**What to work on**
A: In the text below about D'Annunzio and Fiume, on what date did D'Annunzio enter Fiume?
B: The text below about D'Annunzio and Fiume pairs several themes that D'Annunzio appeared to embody. List each pair.
C: Pick up the text below about D'Annunzio and Fiume after its last sentence and carry it forward.

Posts here will be held to the same high standard as regular answers, and should mention sources or recommended reading. If you’d like to share shorter findings or discuss work in progress, Thursday Reading & Research or Friday Free-for-All are great places to do that.

So if you’re tired of waiting for someone to ask about how imperialism led to “Surfin’ Safari;” if you’ve given up hope of getting to share your complete history of the Bichon Frise in art and drama; this is your chance to shine!

Klesk_vs_Xaero

Week 114

 

On December 28^th 1920, after the Italian forces had had engaged his “legionnaires” on the 24^th and subsequent four days in order to secure the execution of the Treaty of Rapallo (signed on November 12^th – with the consequent ultimatum of the Italian Command for the delivery of the city expiring on December 22^nd 1920), Gabriele D'Annunzio, who had entered Fiume on September 12^th 1919 and taken control of the town and of its immediate surroundings during the following days, resolved to end his regency and to return his powers, temporarily and symbolically, to the National Council led by Antonio Grossich, expression of the annexationist party and of the urban Italian majority. He would then spend three more weeks in Fiume, until the blockade established around the city was lifted on January 17^th 1921, to leave the few scattered remains of his legions who still lingered in town on the 18^th and make his way back to Italy, perhaps defeated, yet among cheering crowds.

The poet, novelist and playwright, who had sung the Italian intervention and the Italian victory, championed the Italian aspirations over the Adriatic, promised to bring the fight to the enemies of Italy, internal and external, and indeed never to abandon Fiume, was at last forced to leave the scene he had chosen for his greatest performance. The changed international situation, where the relative strength of the Italian position had led the Yugoslavs to assume a less intransigent disposition and concede to certain demands they had expressly rejected in the Summer of 1919, the lack of internal support, with the Italian establishment increased focus and concern for the persistent climate of social unrest, and the opposition of Fiume's citizenship to the extension of an exceptional state which had begun to appear more damaging than the regime of temporary internationalization and autonomy ensured by the Treaty of Rapallo, as well as the resolute measures adopted by the Italian Army under command of gen. Enrico Caviglia; all these aspects certainly provided a reasonable and concrete motive for D'Annunzio's choice.

At the same time, as recurrently and somewhat insistently pointed out, it's difficult to recognize a coherent political idea behind D'Annunzio's actions during the fifteen months he spent in charge of the Adriatic port town; rather, D'Annunzio appeared to embody and, to an extent, deliberately perform themes and fascinations which inhabited the public mind of postwar Italy, a space where his “political” and artistic experience could continue to exist in substantial contiguity. That these themes – elitarianism and populism, authoritarianism and anarchism, militarism and individualism, leaderism and forms of violent, “spontaneous” democracy – displayed a tendency to gravitate towards a subversive, radical platform, appears to have been both a consequence of D'Annunzio's practical situation, where he repeatedly (and, again, somewhat deliberately) found himself, matter of fact, on the opposite side to Italy's government, and of his personal inclination to seek the most intense and dramatic expressions of art and life.

**Information shown**

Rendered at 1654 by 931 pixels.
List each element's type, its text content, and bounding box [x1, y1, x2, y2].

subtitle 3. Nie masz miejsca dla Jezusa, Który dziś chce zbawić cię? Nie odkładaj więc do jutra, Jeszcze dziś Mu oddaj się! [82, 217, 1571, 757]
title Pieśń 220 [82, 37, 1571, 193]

**Task responses**
A: September 12, 1919.

B:
- Elitarianism and populism
- Authoritarianism and anarchism
- Militarism and individualism
- Leaderism and forms of violent, "spontaneous" democracy

C:
The various, and often conflicting, social and political ideas (as well as the various personalities who came to surround and assist him in the execution of practical matters; Giuriati, Grossich, Host Venturi, Sinigaglia, De Ambris, to cite a few) which found their incarnation in his persona appear at times to be the true driving forces behind his action – which was, after all, D'Annunzio's most urgent and deeply felt necessity, to take action, to find a place where he could again appeal to Italy, to the Nation, or at least to those within it who would hear and understand his call and thus ignite a palingenetic transformation, a revelation of the true Italian spirit and a consecration of the Italian fates. How much of this abstract and fantastic picture took, in the Vate's mind, the form of a ministerial crisis, with the fall of Nitti and his replacement with a Ministry willing to declare the unilateral annexation of the city, is difficult to say. Whether D'Annunzio was aware of how remote such an eventuality was, in consideration of the true sentiments of the Italian establishment, or whether he chose to listen to the appealing echoes of a sudden, lightning “pronunciation”, able to determine the resolution of the long drawn Adriatic question which the inept liberal government had failed to achieve. Whether he had hoped for a frontier incident to create the circumstances for a localized conflict with Yugoslavia – which, with few exceptions (and sporadic belligerent declarations), neither of the two neighbors was seriously looking forward to – or envisioned a future, radical, national-democratic transformation, with himself as ideal founding father and Alceste De Ambris as legislator; across his trajectory as “regent” of Fiume, D'Annunzio appeared to oscillate between all those extremes, progressively caught in a narrowing political space which would have been difficult to inhabit even for a much more competent political mind, and where his artistic inspiration could not escape the ultimate need to provide a concrete form to all those themes and ideas which had failed to find a practical representation of their own.

We'll be able to return over these points in the following (and longer – cooking takes time on Christmases) weeks, and possibly to investigate the substance of D'Annunzio's initiative more closely. In the meantime, we still have to conclude our examination of the original circumstances of his occupation of Fiume.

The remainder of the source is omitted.